A camera system developed by Carnegie Mellon University researchers can see sound vibrations with such precision and detail that it can reconstruct the music of a single instrument in a band or orchestra.
Even the most high-powered and directed microphones can’t eliminate nearby sounds, ambient noise and the effect of acoustics when they capture audio. The novel system developed in the School of Computer Science’s Robotics Institute (RI) uses two cameras and a laser to sense high-speed, low-amplitude surface vibrations. These vibrations can be used to reconstruct sound, capturing isolated audio without inference or a microphone.
“We’ve invented a new way to see sound,” said Mark Sheinin, a post-doctoral research associate at the Illumination and Imaging Laboratory (ILIM) in the RI. “It’s a new type of camera system, a new imaging device, that is able to see something invisible to the naked eye.”

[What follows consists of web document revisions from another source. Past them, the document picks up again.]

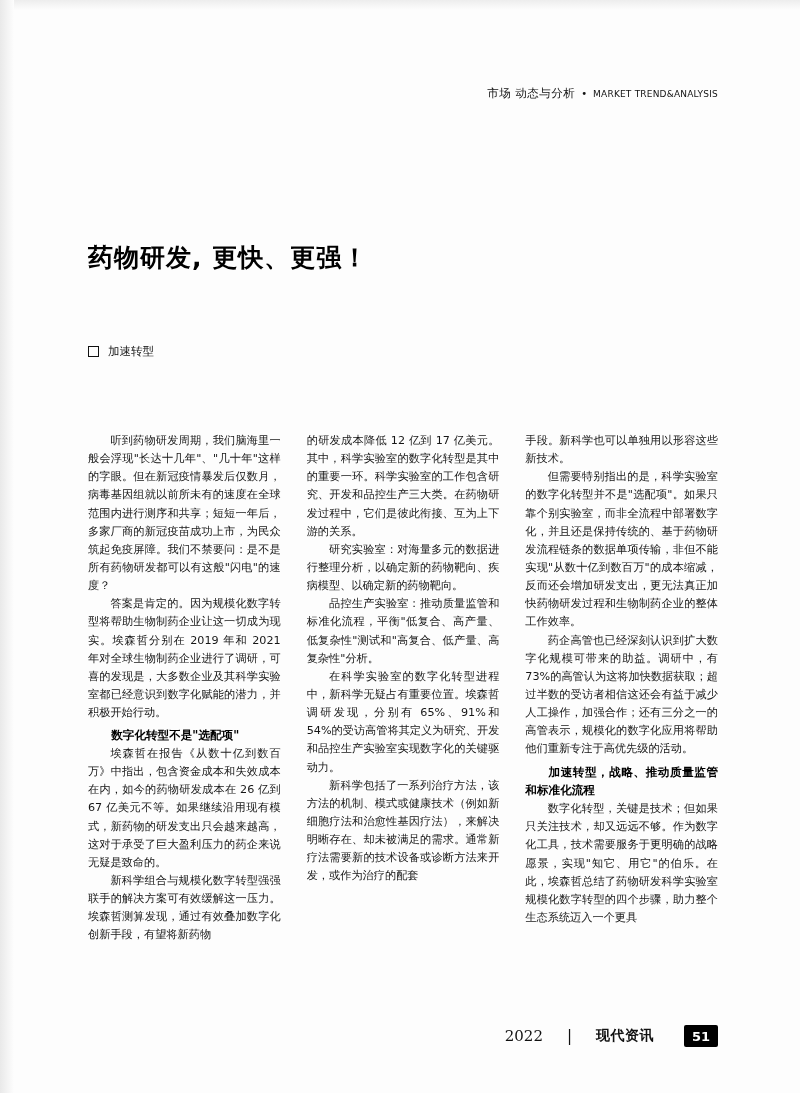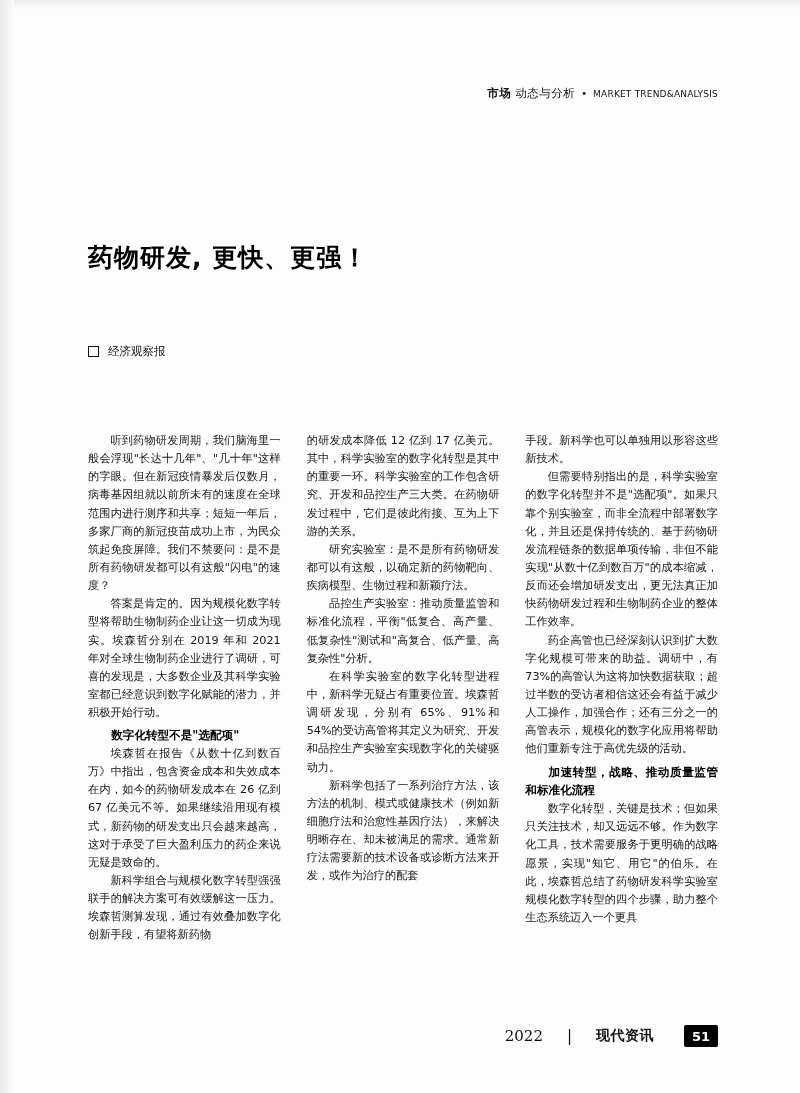--- a/index.html
+++ b/index.html
@@ -32,7 +32,7 @@
   }
   .header .hd-cn-bold {
     font-size: 11.5px;
-    font-weight: bold;
+    font-weight: normal;
     color: #111;
     letter-spacing: 0.5px;
   }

The team completed several successful demos of their system’s effectiveness in sensing vibrations and the quality of the sound reconstruction. They captured isolated audio of separate guitars playing at the same time and individual speakers playing different music simultaneously. They analyzed the vibrations of a tuning fork, and used the vibrations of a bag of Doritos near a speaker to capture the sound coming from a speaker. This demo pays tribute to prior work done by MIT researchers who developed one of the first visual microphones in 2014.
The CMU system dramatically improves upon past attempts to capture sound using computer vision. The team’s work uses ordinary cameras that cost a fraction of the high-speed versions employed in past research while producing a higher quality recording. The dual-camera system can capture vibrations from objects in motion, such as the movements of a guitar while a musician plays it, and simultaneously sense individual sounds from multiple points.
“We’ve made the optical microphone much more practical and usable,” said Srinivasa Narasimhan, a professor in the RI and head of the ILIM. “We’ve made the quality better while bringing the cost down.”
The system works by analyzing the differences in speckle patterns from images captured with a rolling shutter and a global shutter. An algorithm computes the difference in the speckle patterns from the two video streams and converts those differences into vibrations to reconstruct the sound.
A speckle pattern refers to the way coherent light behaves in space after it is reflected off a rough surface. The team creates the speckle pattern by aiming a laser at the surface of the object producing the vibrations, like the body of a guitar. That speckle pattern changes as the surface vibrates. A rolling shutter captures an image by rapidly scanning it, usually from top to bottom, producing the image by stacking one row of pixels on top of another. A global shutter captures an image in a single instance all at once.
The research, “Dual-Shutter Optical Vibration Sensing,” received a Best Paper award at the 2022 IEEE/CVF Conference on Computer Vision and Pattern Recognition (CVPR) in New Orleans. Joining Sheinin and Narasimhan on the research were Dorian Chan, a Ph.D. student in computer science, and Matthew O’Toole, an assistant professor in the RI and Computer Science Department.
CVPR is the premier conference on computer vision. The conference had a record 8,161 papers submitted and accepted about a quarter of them. Of those, only 34 were short-listed for best paper awards.
“This system pushes the boundary of what can be done with computer vision,” O’Toole said. “This is a new mechanism to capture high speed and tiny vibrations, and presents a new area of research.”
Most work in computer vision focuses on training systems to recognize objects or track them through space — research important to advancing technologies like autonomous vehicles. That this work enables systems to better see imperceptible, high-frequency vibrations opens new applications for computer vision.
The team’s dual-shutter, optical vibration-sensing system could allow sound engineers to monitor the music of individual instruments free from the interference of the rest of the ensemble to fine tune the overall mix. Manufacturers could use the system to monitor the vibrations of individual machines on a factory floor to spot early signs of needed maintenance.
“If your car starts to make a weird sound, you know it is time to have it looked at,” Sheinin said. “Now imagine a factory floor full of machines. Our system allows you to monitor the health of each one by sensing their vibrations with a single stationary camera.”